You don’t stop at one campaign, however. To get the best results takes experimentation. So, don’t be afraid to change things around if the data isn’t performing in the best way you think it can!

When To Focus On SEM

Now the two options lay bare in front of you. SEO or SEM? Well, you’d choose both if you could. But let’s assume that your website, or content, is fully optimized for SEO and can’t get any better. With that in mind, this is when you focus on SEM.

You Have A Consistent Ad Budget

You’ve got money to burn, so burn that money to make more. More visibility in the search engines means more potential customers, and more profit.

Set a budget specifically for this if you can. It’ll take some time to get it fine-tuned for your keywords. A higher budget means more data to use, so it’s a double whammy from the very start if you start with a high budget!

You Can Manage A Google Ads Account

If you’ve got the skills to pay those bills, jump in and get busy with those keywords!

However, this is a full-time job on its own. If you don’t mind moderate results, you can simply input your data, and press play on your campaign. The algorithms will do the work for you.

But if you want the best results, from all of your campaigns, it might be in your best interests to hire someone to handle this full time, or an agency.

Money spent on a campaign that doesn’t have that highly skilled input, is money wasted, and the investment will pay off incredibly. But if you have the skills and the time, go get that interaction!

You Have The Ability To Launch And Test Pages

Can’t use SEM without a decent landing page! A landing page is a specially constructed page that serves a purpose. This can be sales, newsletter signups, essentially a big CTA.

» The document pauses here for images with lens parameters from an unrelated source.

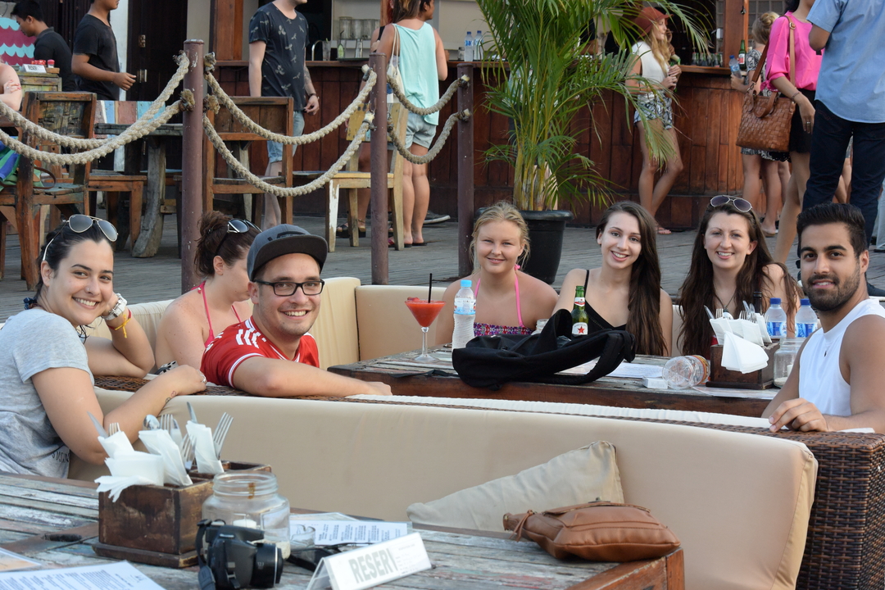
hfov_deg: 25.1
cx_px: 442
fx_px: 1991
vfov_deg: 16.9
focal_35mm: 81
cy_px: 295
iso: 400
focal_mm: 30
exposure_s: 1/100
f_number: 5.6
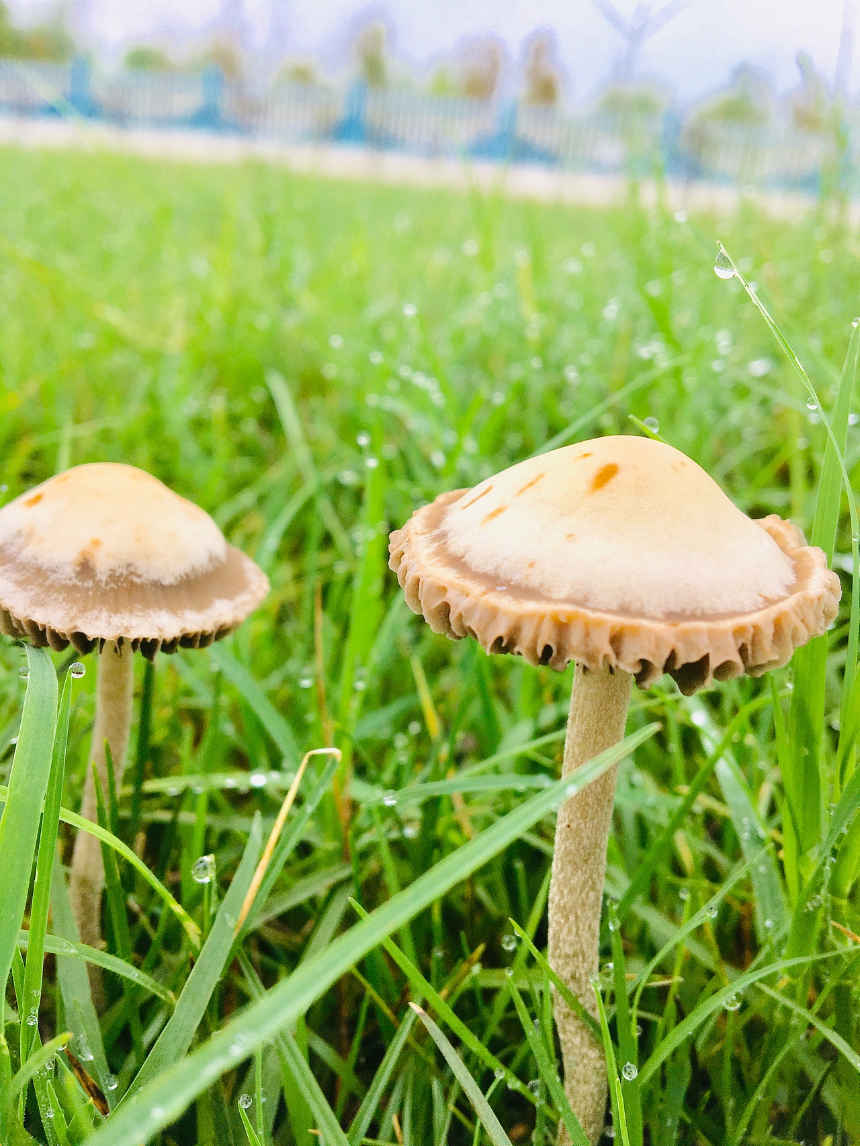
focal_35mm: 29
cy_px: 573
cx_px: 430
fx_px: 961
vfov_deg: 61.7
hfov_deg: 48.2
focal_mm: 4.15
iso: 25
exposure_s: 1/251
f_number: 2.2
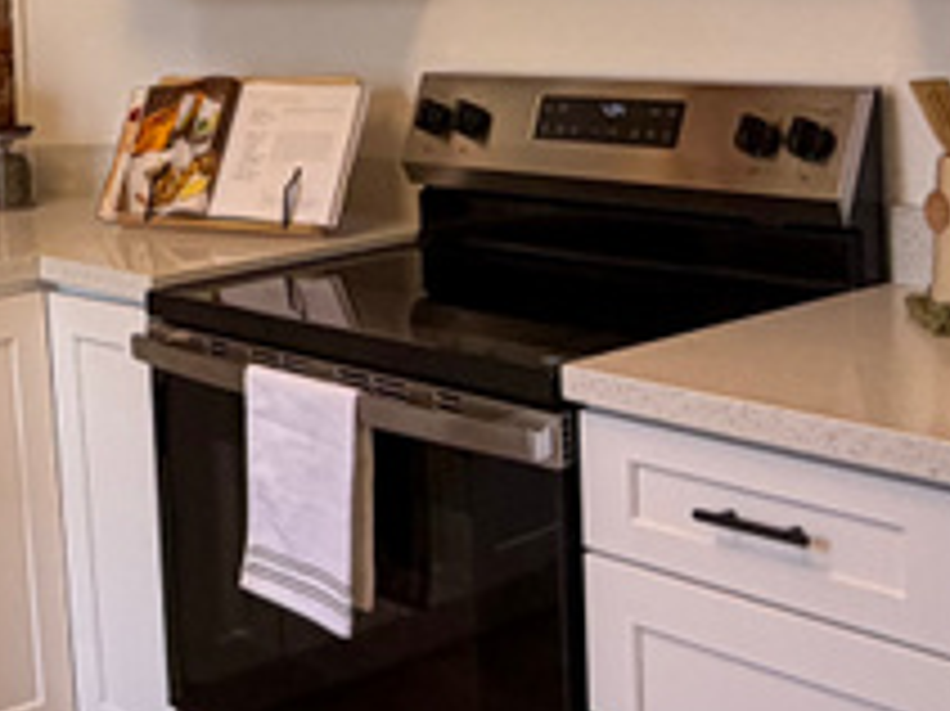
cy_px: 86
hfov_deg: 26.6
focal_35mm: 68
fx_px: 1865
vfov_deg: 21.2
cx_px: -63
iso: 125
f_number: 2.2
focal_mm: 2.22
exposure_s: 1/121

Landing pages are the primary use for using SEM, as you can tailor the landing page towards a specific use and funnel people to it.

They exist as separate web pages on your website, and can be interchanged regularly to hit goals. That’s the general gist of it. Of course, without landing pages, you can simply target any existing page you have, but the outcome for the results you want, won’t be specific. You’ll just get visitors.

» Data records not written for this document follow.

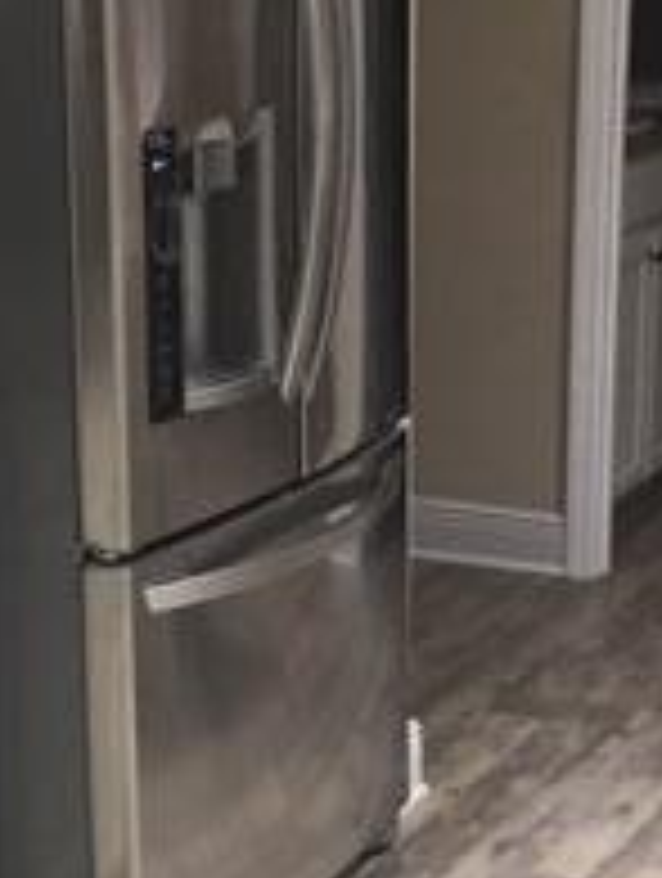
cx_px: -261
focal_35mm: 95
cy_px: 531
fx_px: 2414
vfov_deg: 20.6
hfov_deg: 14.8
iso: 80
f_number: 2.2
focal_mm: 4.15
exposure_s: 1/15
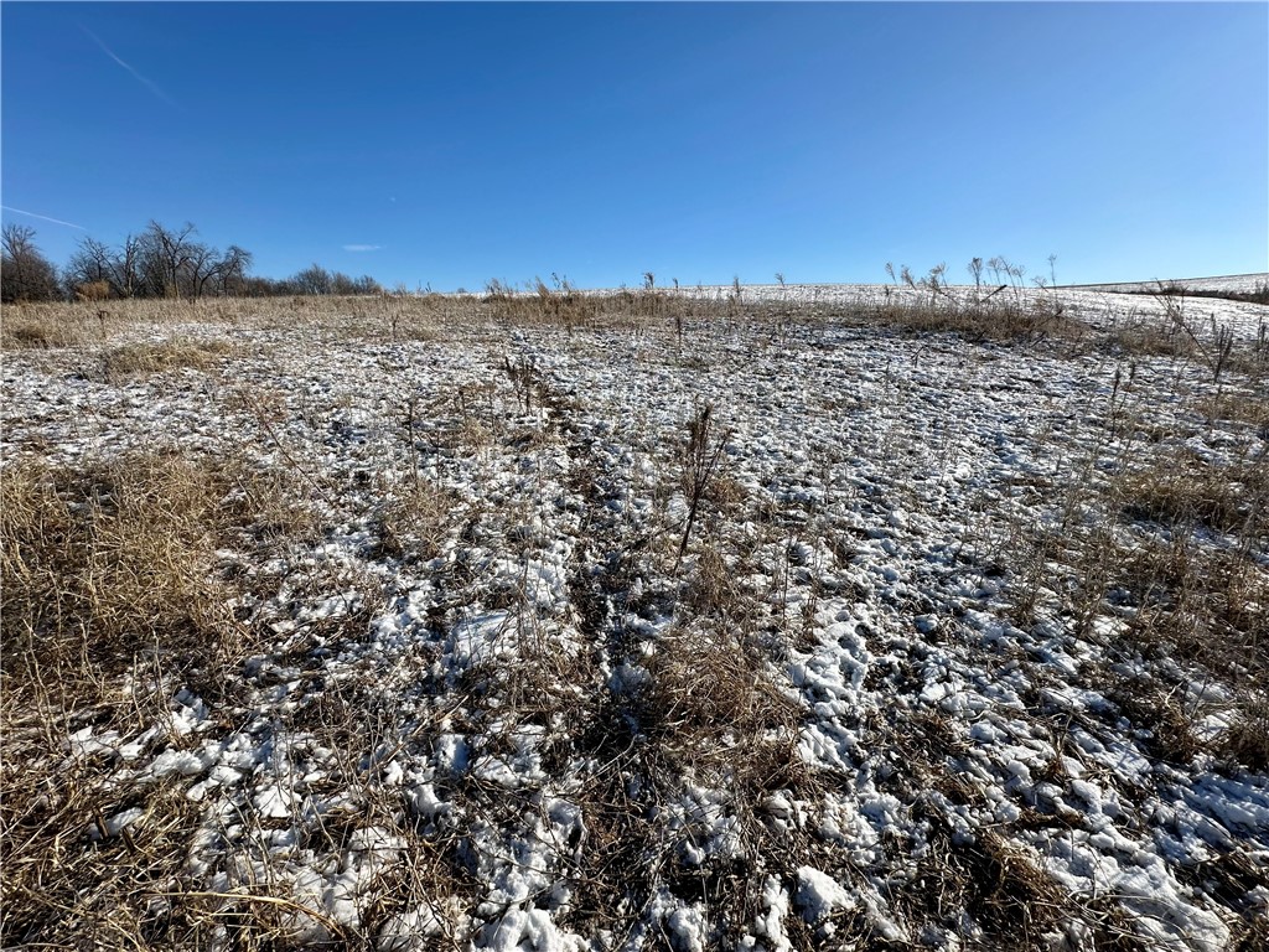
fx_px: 513
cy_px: 476
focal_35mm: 14
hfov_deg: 102.1
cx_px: 634
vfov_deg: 85.7
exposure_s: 1/3040
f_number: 2.2
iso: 50
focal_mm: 2.22
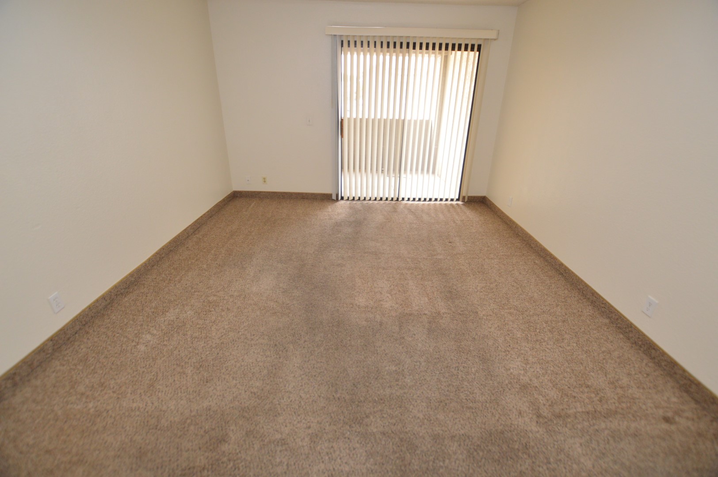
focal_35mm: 15
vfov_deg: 77.2
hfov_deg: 100.4
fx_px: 299
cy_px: 238
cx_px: 359
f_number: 3.5
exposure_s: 1/60
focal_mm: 10
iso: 640
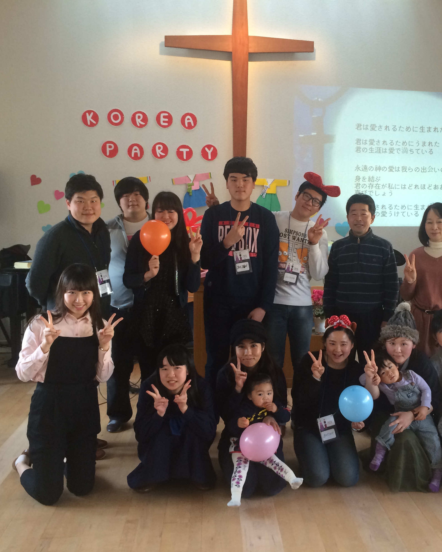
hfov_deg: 38.9
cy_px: 278
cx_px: 282
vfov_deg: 47.9
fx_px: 621
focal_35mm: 38
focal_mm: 4.15
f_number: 2.2
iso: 50
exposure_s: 1/30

If you can build landing pages, absolutely go for it and get testing that SEM. If you can’t, you can still link to your home page and hope for the best.

But in everything, outsourcing for both, will always be the best option. You only have so many hours in the day, after all.

Final Thoughts

And that’s a wrap on the differences between SEO and SEM! Basically, SEO is free, SEM is paid, and whilst they’re similar in that they target keywords and both require skills beyond themselves, how to work both requires 2 different skillsets.

We recommend both to target, as no stone should be left unturned. As this is quite the time-consuming process, having skilled professionals in your corner will always benefit you more than going in alone.

Of course, there’s a ton of resources available online if you want to dive deeper into the world of SEO and SEM, just don’t forget about the basics!

General knowledge in both will benefit you when working with professionals, so do your research and know what you’re talking about when you communicate with them!